_Objective 1_. In the essay on affinity groups in online classes, at what event did the author hear the talk on creating affinity groups?
_Objective 2_. Write a continuation of the essay on affinity groups in online classes, picking up after its last sentence.

_Provided passage_.
===============
We’re all familiar with trends coming and going in higher education; we’re also used to seeing a lot of research too. How do we know what’s really worth it?
Throughout my years as a professor, one subject that has garnered significant research is building community in the classroom. Building community is a valuable tool for improving equity. When I began teaching online, I found it to be far more difficult to achieve.
I would assign students to groups in my Learning Management System (LMS) and encourage them to work together on a weekly Relevant Application assignment (to see how the mathematics we were doing realistically applied to the world around them). These group assignments were regularly met with resistance from students – citing, “I took an online class so I wouldn’t have to work with other people!”
This attitude is one we can’t afford to tolerate, especially as our world increasingly becomes digital, and more people are working in teams with folks from around the country and the world virtually.
What can we do about it?
A few years ago, I attended a talk at InstructureCon (Canvas developers annual conference) on creating Affinity Groups for students in online classes. I loved what I saw; implementing their strategies eliminated complaints from students about working in online groups.
How Affinity Groups work
As in many online classes, at the beginning of the quarter my students are assigned to post a short biography to a discussion board; in this post, they introduce themselves to me and the rest of the class. They are asked to discuss their educational goals, hobbies and interests, as well as something unique about them.
When I read their submissions, I make notes of hobbies and interests of all the students. As I see trends of topics being mentioned 3 or 4 times, I list them as a potential group category. I then create a group set, and name the groups based on the categories that stood out for that particular group of students.
===============
Extracted records
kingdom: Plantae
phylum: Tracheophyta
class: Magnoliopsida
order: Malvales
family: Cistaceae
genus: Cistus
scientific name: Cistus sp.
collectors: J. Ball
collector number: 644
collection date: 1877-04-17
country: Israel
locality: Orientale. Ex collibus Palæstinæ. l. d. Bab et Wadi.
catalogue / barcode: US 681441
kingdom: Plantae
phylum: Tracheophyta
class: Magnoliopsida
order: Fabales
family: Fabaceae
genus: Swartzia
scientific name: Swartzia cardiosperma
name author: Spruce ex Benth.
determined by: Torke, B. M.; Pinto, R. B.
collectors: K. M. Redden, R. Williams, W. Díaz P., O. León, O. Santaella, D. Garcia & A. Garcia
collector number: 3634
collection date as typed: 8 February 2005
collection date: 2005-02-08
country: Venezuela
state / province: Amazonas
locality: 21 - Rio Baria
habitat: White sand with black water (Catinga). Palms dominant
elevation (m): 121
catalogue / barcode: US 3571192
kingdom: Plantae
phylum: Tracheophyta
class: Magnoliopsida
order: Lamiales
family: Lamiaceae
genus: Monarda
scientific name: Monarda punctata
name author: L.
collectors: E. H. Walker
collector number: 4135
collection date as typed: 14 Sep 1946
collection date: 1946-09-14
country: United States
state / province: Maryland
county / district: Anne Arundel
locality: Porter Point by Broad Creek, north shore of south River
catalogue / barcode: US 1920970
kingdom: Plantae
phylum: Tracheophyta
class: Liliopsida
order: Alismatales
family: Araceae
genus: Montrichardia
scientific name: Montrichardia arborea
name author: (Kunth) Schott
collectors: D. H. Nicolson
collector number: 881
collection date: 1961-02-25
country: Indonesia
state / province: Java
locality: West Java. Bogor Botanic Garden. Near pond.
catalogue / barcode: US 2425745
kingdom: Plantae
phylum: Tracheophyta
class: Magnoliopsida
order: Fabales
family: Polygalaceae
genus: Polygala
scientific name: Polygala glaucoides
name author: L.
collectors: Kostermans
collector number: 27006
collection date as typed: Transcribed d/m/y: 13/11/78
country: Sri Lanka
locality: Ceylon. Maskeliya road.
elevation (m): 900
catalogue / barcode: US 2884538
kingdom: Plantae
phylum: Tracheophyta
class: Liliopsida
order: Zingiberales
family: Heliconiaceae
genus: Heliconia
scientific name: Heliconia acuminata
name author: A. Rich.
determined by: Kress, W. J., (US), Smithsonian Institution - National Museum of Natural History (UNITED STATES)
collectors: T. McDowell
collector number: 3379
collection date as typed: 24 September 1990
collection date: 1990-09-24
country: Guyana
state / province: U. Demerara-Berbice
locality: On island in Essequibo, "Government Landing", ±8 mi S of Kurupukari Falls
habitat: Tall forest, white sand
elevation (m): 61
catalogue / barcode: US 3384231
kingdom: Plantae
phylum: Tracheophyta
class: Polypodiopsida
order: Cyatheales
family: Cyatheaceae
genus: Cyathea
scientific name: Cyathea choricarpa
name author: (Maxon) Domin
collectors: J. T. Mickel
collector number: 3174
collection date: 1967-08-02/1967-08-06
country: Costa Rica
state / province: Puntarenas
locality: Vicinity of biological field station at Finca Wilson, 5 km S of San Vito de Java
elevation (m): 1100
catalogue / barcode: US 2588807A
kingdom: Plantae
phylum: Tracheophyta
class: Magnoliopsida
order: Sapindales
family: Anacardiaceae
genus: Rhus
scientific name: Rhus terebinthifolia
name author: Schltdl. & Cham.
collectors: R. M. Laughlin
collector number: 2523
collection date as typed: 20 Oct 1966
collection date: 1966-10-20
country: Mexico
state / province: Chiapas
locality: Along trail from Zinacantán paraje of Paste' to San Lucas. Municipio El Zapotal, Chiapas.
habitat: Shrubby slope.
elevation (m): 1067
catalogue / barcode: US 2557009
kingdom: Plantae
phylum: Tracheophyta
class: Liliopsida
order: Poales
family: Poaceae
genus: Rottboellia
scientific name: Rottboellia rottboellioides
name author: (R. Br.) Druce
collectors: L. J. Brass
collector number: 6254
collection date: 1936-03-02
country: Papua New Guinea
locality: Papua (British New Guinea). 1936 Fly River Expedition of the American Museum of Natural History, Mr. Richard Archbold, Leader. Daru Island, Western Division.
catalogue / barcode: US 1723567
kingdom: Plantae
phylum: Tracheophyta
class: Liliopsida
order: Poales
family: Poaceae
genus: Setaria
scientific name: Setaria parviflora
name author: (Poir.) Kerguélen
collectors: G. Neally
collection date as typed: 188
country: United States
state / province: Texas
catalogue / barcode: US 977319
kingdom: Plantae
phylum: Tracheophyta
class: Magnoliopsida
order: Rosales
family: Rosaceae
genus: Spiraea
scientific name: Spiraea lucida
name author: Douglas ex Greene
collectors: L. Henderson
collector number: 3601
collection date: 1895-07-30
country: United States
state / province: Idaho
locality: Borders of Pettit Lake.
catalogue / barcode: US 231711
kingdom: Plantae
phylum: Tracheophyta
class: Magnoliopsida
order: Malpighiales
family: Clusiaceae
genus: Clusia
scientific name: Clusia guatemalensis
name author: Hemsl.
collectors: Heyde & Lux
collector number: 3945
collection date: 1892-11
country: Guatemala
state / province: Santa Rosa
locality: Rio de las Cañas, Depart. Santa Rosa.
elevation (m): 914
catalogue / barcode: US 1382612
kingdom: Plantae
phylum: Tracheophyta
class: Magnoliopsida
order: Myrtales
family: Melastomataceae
===============
_Task result 1_. At InstructureCon, the annual conference of Canvas developers.

_Task result 2_.
It’s fun to belong
Almost every quarter I have “Parents”, “Binge Watchers”, “Gamers’, and “Travelers” to name a few, as recurring group themes. You can even add alliteration for more flare, like “Proud Parents” or “Great Gamers”. It is fun to keep an eye out for those unique groups that surface in a given quarter. One quarter we had “Anti-Coffee-ers” for example – a group of students who surfaced declaring their dislike for coffee, or “Foodies Forever”.
A tight knit group
I choose to cap the groups at 5 and create more groups than necessary, because I don’t know exactly what students will be drawn to. Lastly, I always create a “z. None of the Above” group, as an option for students who don’t identify with any of the other group. In Canvas, you can simply rename the groups while you’re creating them. In Blackboard, after you’ve created your Self-Enroll Group Set, you’ll have to go to each group individually and rename them by selecting Edit Group.
Freedom of choice
At this point, I ask students to self-enroll in the groups of their choice through my LMS (both Canvas and Blackboard have the option for students to self-enroll). Note: If your LMS doesn’t allow for this action, there are other ways you could use to have for your students choose their group, like a poll or survey where they choose one option.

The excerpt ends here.